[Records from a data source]
= Beginning of Section =

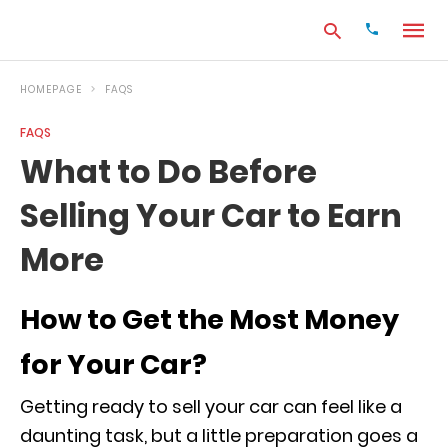
HOMEPAGE
FAQS
FAQS
Type
What to Do Before
your
search
Selling Your Car to Earn
query
and
hit
More
enter:
How to Get the Most Money
for Your Car?
Getting ready to sell your car can feel like a
daunting task, but a little preparation goes a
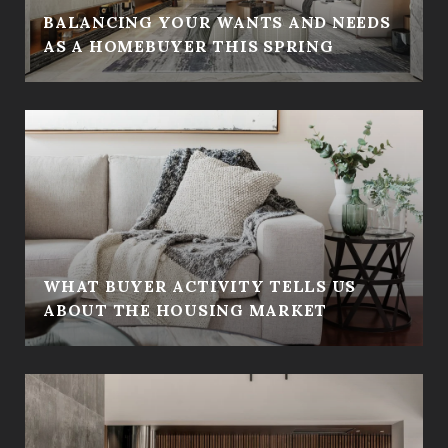
BALANCING YOUR WANTS AND NEEDS
AS A HOMEBUYER THIS SPRING
WHAT BUYER ACTIVITY TELLS US
ABOUT THE HOUSING MARKET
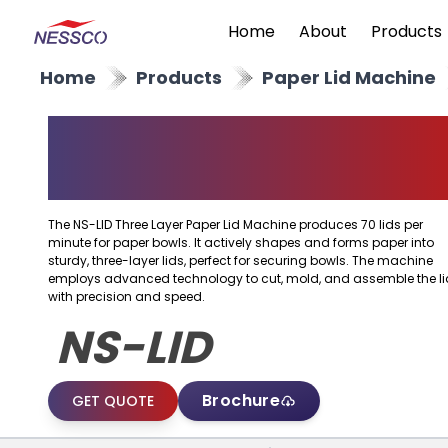
Home
About
Products
Home
Products
Paper Lid Machine
Three Layer Paper Lid
Machine
The NS-LID Three Layer Paper Lid Machine produces 70 lids per
minute for paper bowls. It actively shapes and forms paper into
sturdy, three-layer lids, perfect for securing bowls. The machine
employs advanced technology to cut, mold, and assemble the li
with precision and speed.
NS-LID
Brochure
GET QUOTE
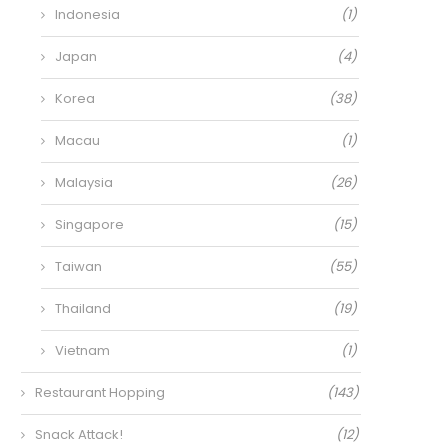
Indonesia
(1)
Japan
(4)
Korea
(38)
Macau
(1)
Malaysia
(26)
Singapore
(15)
Taiwan
(55)
Thailand
(19)
Vietnam
(1)
Restaurant Hopping
(143)
Snack Attack!
(12)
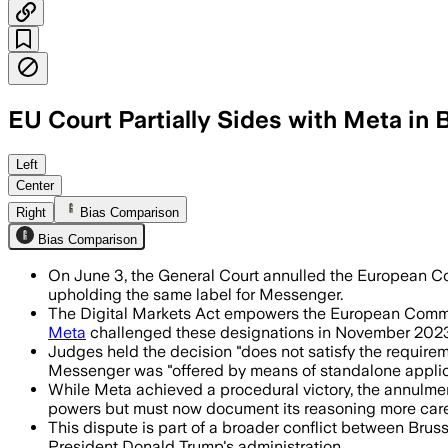
EU Court Partially Sides with Meta in
The court said Meta’s messaging app r
Left
Center
Right
Bias Comparison
Bias Comparison
On June 3, the General Court annulled the European Co
upholding the same label for Messenger.
The Digital Markets Act empowers the European Commissi
Meta
challenged these designations in November 2023
Judges held the decision "does not satisfy the require
Messenger was "offered by means of standalone applica
While Meta achieved a procedural victory, the annulme
powers but must now document its reasoning more caref
This dispute is part of a broader conflict between Brus
President Donald Trump's administration.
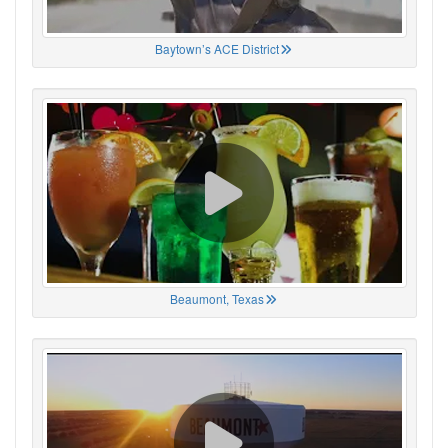
Baytown’s ACE District
Beaumont, Texas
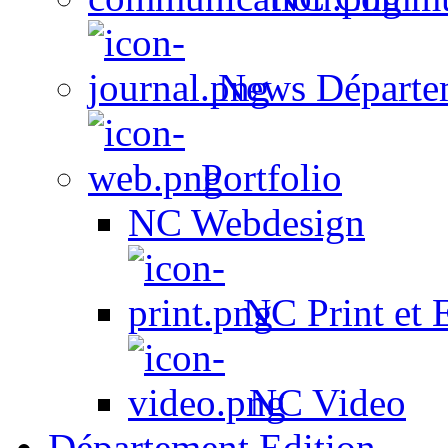
News Départe
Portfolio
NC Webdesign
NC Print et 
NC Video
Département Edition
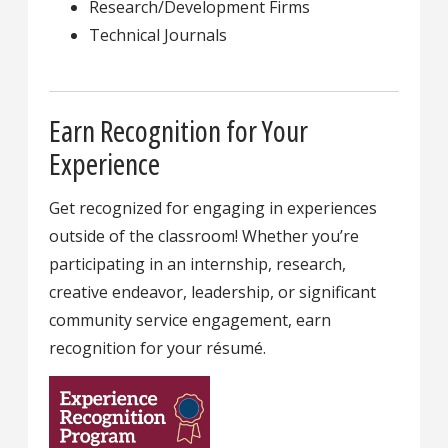
Research/Development Firms
Technical Journals
Earn Recognition for Your
Experience
Get recognized for engaging in experiences
outside of the classroom! Whether you’re
participating in an internship, research,
creative endeavor, leadership, or significant
community service engagement, earn
recognition for your résumé.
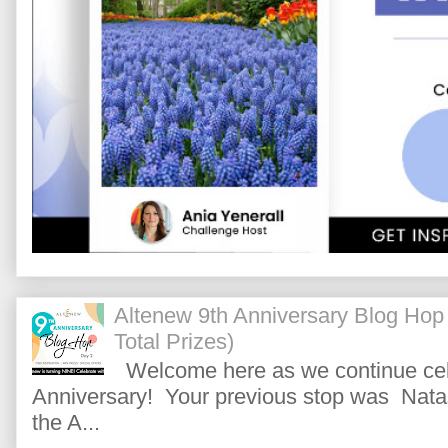
Altenew 9th Anniversary Blog Hop
Total Prizes)
Welcome here as we continue cele
Anniversary! Your previous stop was Natas
the A...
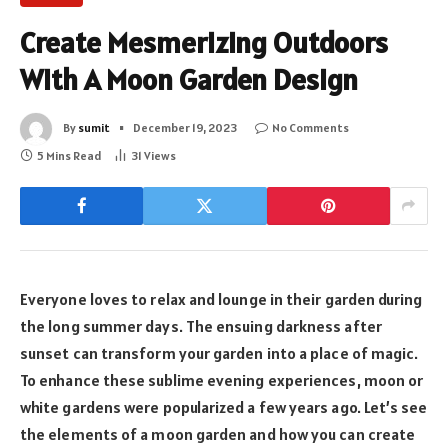
Create Mesmerizing Outdoors
With A Moon Garden Design
By
sumit
December 19, 2023
No Comments
5 Mins Read
31
Views
Everyone loves to relax and lounge in their garden during
the long summer days. The ensuing darkness after
sunset can transform your garden into a place of magic.
To enhance these sublime evening experiences, moon or
white gardens were popularized a few years ago. Let’s see
the elements of a moon garden and how you can create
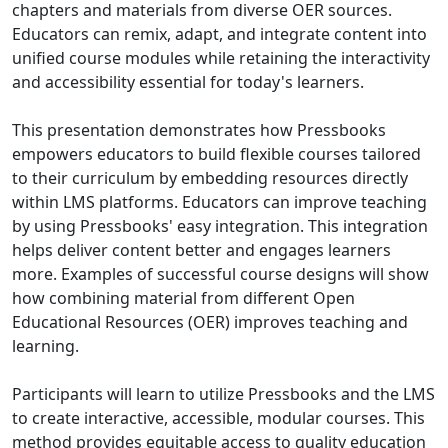
chapters and materials from diverse OER sources.
Educators can remix, adapt, and integrate content into
unified course modules while retaining the interactivity
and accessibility essential for today's learners.
This presentation demonstrates how Pressbooks
empowers educators to build flexible courses tailored
to their curriculum by embedding resources directly
within LMS platforms. Educators can improve teaching
by using Pressbooks' easy integration. This integration
helps deliver content better and engages learners
more. Examples of successful course designs will show
how combining material from different Open
Educational Resources (OER) improves teaching and
learning.
Participants will learn to utilize Pressbooks and the LMS
to create interactive, accessible, modular courses. This
method provides equitable access to quality education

= End of Section =

Copy out the lines of the material from its very start through the line holding "daunting task, but", inclusive, and leave the pictures out.

HOMEPAGE
FAQS
FAQS
Type
What to Do Before
your
search
Selling Your Car to Earn
query
and
hit
More
enter:
How to Get the Most Money
for Your Car?
Getting ready to sell your car can feel like a
daunting task, but a little preparation goes a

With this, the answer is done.